The New York Times documentary led to backlash for Justin Timberlake, Diane Sawyer, Matt Lauer, and Spears’s father after its release on February 5. Now the pop star’s younger sister is urging her followers (and celebrity gossip sites) to be kind.
The 29-year-old actor posted the same unattributed quote to her Instagram stories twice on February 12. “Everyone you meet is fighting a battle you know nothing about. Be kind. Always,” the quote reads. The second time she posted the message, she added, “Dear media, try not to repeat the mistakes of your past. Look where that got us. Do better.”
She’s not wrong about the media’s hand in tarnishing Britney Spears’s reputation. For one, there was Diane Sawyer’s antagonistic interview in 2003 following Spears’ breakup from Timberlake. On national television Sawyer asked Spears about her promise as a teenager to keep her virginity until marriage, by asking her what she’d say to her little sister. Jamie Lynn Spears was 12 years old at the time. There was also Lauer and Jay Leno and the relentless paparazzi. And it never really ended, did it?
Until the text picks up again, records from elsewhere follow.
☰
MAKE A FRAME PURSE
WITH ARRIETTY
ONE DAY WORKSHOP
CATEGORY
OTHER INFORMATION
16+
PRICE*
“It’s easy to think we’re in a better place now that the tabloid culture of the 2000s has diminished, but social media’s just given us a much more direct route,” Glamour writer Jenny Singer says in an article titled “We’re All to Blame for What Happened to Britney Spears.” In her piece, Singer explores how everyone, including the targets of the documentary, the films’ producers, and all of us who continue to write about this entire saga, profit from the pop star’s downfalls and comebacks.
“The decades of pap photos, the horrifying interviews, even this documentary, exist to meet the demand of an insatiable public,” Singer wrote. “Individuals and major media figures are responsible for the exploitation of Britney Spears. But we’re responsible for funding it.”